Imagine being a distraught, young woman whom has tragically lost her child while in a
Jewish concentration camp. She’s emotionally unstable; in dire need of relief from her recurring dreams of her deceased daughter, Magda. Imagine a life of a shoemaker whom works for a very meager salary, but remains there because of his attraction towards his employer’s daughter. Both of these two people have taken risk and live independent lifestyles that cause for them to involuntarily develop the quality of selfreliance. All of the preceding qualities are of American literature. The purpose of this paper is to compare and contrast “ The First Seven Years “ and “
The Shawl “ in the three areas of setting, characters, and symbolism; further on analysis will relate the selections to the essential question: What makes American literature American?
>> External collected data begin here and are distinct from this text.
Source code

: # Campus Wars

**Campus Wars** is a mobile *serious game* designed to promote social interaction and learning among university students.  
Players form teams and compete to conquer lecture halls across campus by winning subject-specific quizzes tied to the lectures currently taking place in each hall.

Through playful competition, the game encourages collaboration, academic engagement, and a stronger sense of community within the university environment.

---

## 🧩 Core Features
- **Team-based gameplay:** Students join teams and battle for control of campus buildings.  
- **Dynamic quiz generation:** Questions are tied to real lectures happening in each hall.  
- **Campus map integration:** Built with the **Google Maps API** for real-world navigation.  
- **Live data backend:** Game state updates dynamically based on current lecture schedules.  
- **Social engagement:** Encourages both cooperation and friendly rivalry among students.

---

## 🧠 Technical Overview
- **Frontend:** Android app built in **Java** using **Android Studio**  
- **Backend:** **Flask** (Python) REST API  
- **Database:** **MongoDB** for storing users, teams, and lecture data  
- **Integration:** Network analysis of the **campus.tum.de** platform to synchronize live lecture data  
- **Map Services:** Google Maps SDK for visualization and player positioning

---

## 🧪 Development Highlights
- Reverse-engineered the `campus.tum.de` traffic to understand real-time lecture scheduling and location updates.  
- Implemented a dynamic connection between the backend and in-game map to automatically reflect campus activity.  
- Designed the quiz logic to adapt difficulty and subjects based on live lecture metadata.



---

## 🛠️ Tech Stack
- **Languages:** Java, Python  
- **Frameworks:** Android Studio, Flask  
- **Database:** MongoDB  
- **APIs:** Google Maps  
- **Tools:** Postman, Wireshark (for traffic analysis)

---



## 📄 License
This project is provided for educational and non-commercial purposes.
The Shawl is set in a concentration camp in Poland, Germany during the unfortunate
World War II. “ The concentration camp, the exact definition of hell on earth , was sure to be
Rosa’s inopportune death.” ( Ozick 9 ) The previous quote explains the malicious conditions that many Jewish people in concentration camps struggled to survive in. Also, it shows how small and unlikely the chances of escaping or being released from a concentration camp. Fortunately,
Rosa managed to escape from the camp and moved to tiny hotel in America where she tried to begin a new life after her difficult life in Germany. “ Rosa destroyed traces of Germany and established a new life in a tiny hotel” . ( Ozick 47 ) The hotel was very compressed, depressing and symbolized Rosa’s pessimistic mindset. She no longer had hope nor did she feel the urge to continue living. Rosa was emotionally troubled after she lost her daughter and needed comfort.
Unlike “The Shawl”, “The First Seven Years” took place in a shoemaker’s shop in New
York City during the early 1950s, during the winter month of Februray. As the story opens up,
Feld, looks through the shop window and the following quote foreshadows his restless mind.
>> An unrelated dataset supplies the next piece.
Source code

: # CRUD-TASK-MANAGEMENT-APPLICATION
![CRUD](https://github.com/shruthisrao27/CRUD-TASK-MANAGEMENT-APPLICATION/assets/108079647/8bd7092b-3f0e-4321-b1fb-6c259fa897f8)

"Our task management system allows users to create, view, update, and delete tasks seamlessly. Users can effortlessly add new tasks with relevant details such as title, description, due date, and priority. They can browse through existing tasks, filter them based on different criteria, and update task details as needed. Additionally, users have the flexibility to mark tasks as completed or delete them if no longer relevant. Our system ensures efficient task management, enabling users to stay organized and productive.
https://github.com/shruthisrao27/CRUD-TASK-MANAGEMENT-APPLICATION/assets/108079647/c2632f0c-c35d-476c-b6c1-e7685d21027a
“The shoemaker shrugged once and continued to peer through the partly frosted window at the nearsighted haze of falling Feburary snow. (Malamud 1029). The owner/shoemaker, Feld, had an uncertain view of what he was going to do with his opposing daughter. Feld also desired for her to begin dating one of his young customers, but that would only cause more problems in the future. Feld’s helper, Sobel, was a stocky immigrant from Germany; he did the majority of the work due to Feld having a weak heart. With the money he had earned while working at the shop,
Sobel was able to afford a small apartment that was just enough for his needs and also it was a convienient place due to its nearness to the shop. “ The room twas a small, poor one, ... contained a narrow cot , a low table, and several stacks of books. (Malamud 1037) The room was much like Sobel and his personality and his frugal lifestyle. He didn’t request for much, but whatever he did ask for he never wanted for it to be too elegant. Although, he was poor and didn’t own much, Sobel was able to portray his feelings to Mariane, Feld’s daughter.
Much like Sobel, Rosa was poor ,but she recieved financial support from her niece whom survived the concentration camp with Rosa. Rosa could be described as crazy, emotionally unstable, demented ,or maybe even suicidal. However, this couldn’t be very suprising for a mother whom watched her daughter be murdered barbarucally.” Rosa Lublin a madwoman and a scavenger, gave up her store she smashed it up herself and moved to Miami. It was a mad thing to do...” ( Ozick 39) Rosa no longer wanted any items or belongings that would bring back memories of her life while imprisoned in the concentration camp , or worse, her deceased daughter. This explains why she destroyed her shop and moved as far as her money would allow her to.